On this side of the veil, Mortal gets to work. The first step: getting at least two safe houses, one for their HQ and the other for contact with the place near Thorn's court. They end up getting five, for redundancy's sake. The main HQ is near Seattle, the other four safe houses are in Greece, Russia, Japan, and Argentina. That, and getting the necessary existing equipment, is the easy part—you end up with contacts of the relevant sort when the bulk of your wealth comes from the kind of thing you can get with sorcery. The hard part is getting the various specific bits of technology that don't exist yet, including the the many types of trap and ammunition they'll need. Processing fairy voices with software turns out to be a dead end—apparently they're weird magical superpositions of sounds that make software go ?!?!?!?!?—but everything else, as agreed upon, can be made to spec nicely enough.
It'll take a couple of weeks beyond the one month for everything to be ready. Mortal hires someone who talks very fast.
And after the ball's going, there's not actually much for them to do with their time. They fret about details of the plan, order more redundant pieces of stuff (especially the to-spec stuff, not being mass-produced means they'd better have a lot of it to start with in case anything goes wrong), and have various antsy and anxious and calm and relaxed and terrified and panicked moods. A month is a long time...
At one point it occurs to Mortal that Promise might've decided to run away and not help, and then they'd never see her again and that would be terrible, and why would it be terrible anyway? It's just some fairy, fairies are evil, one must remember that. Even though she wasn't, of course, she was smart and resourceful and moral and ridiculously hot, and if they never see her again she'll never order them again and the tingly feelings won't ever happen again. Except what the heck, what are they even thinking? The answer, of course, is that they want to see Promise again. Why? To save their mother, of course. The only reason being ordered like that felt good was because Science. Of course. Of course.
The month passes—
"Yeah, true. So, probably one of the singles. Any last requests, cold feet, insanely obvious ideas we somehow missed, not-so-obvious ideas we may be excused from having missed?"

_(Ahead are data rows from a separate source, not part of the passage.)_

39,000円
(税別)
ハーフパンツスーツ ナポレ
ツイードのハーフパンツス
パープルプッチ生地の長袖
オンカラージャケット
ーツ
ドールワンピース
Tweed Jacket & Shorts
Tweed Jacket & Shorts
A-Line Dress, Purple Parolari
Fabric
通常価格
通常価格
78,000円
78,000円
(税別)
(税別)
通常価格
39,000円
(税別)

And then: they watch and wait.
The computer calculates the fairy's velocity to estimate when they will be passing somewhere the trap can reach them. Mortal activates the automatic trap, so it'll shoot as soon as a fairy flies within range. He restricts the time window where it's active to the ninety-five percent credibility interval to minimise the risk of capturing some other unlucky fairy that may pass through (even though that's pretty unlikely), and then the trap is ready.
And should that not be enough, a tranquiliser dart will be shot at that fairy, and an invisible, inaudible, and warded-to-the-best-of-Promise's-skill Yellow should be heading that way to collect her.

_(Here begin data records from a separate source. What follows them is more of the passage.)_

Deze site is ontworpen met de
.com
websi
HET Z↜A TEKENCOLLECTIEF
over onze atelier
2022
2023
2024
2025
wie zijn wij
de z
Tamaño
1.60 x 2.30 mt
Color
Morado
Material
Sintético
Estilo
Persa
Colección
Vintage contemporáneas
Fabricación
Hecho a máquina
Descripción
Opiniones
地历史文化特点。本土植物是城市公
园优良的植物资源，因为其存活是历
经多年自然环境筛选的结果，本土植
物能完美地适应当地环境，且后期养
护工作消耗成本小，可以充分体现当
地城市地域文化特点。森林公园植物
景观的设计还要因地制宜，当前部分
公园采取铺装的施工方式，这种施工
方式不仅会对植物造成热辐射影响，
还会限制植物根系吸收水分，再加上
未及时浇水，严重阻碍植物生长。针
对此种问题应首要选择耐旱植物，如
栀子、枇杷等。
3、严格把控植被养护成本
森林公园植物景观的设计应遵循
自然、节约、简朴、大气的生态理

Mortal injects her with something meant to wake her up, and that same first someone's voice comes from a speaker, still repeatedly saying "stop."
Mortal sends a message on the computer and the speakers says "Say your name."

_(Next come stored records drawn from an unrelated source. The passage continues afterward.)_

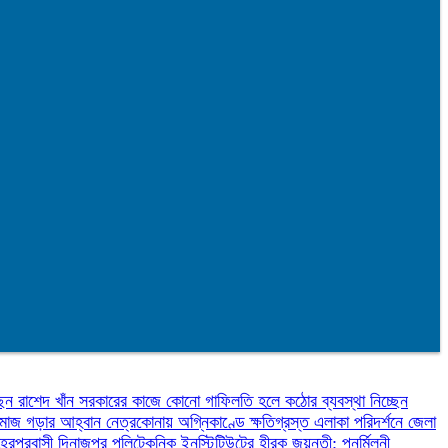
েন রাশেদ খাঁন
সরকারের কাজে কোনো গাফিলতি হলে কঠোর ব্যবস্থা নিচ্ছেন
 সমাজ গড়ার আহ্বান
নেত্রকোনায় অগ্নিকাণ্ডে ক্ষতিগ্রস্ত এলাকা পরিদর্শনে জেলা
হেরপুরবাসী
দিনাজপুর পলিটেকনিক ইনস্টিটিউটের হীরক জয়ন্তী: পুনর্মিলনী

"You may breathe. Answer all my questions truthfully and completely, using your sincere best up-to-date model of what I will find most relevant to prioritise. If you ever find any loopholes in my orders, inform me of them at once and do not attempt to exploit them."
"Except for genuinely personal information, what are you hoping I won't ask or think about?"
"How long would it take you to explain to me everything you think I would want to know about those things, and when are you expected at your destination?"
"How long would you normally take to arrive there from the spot where I captured you?"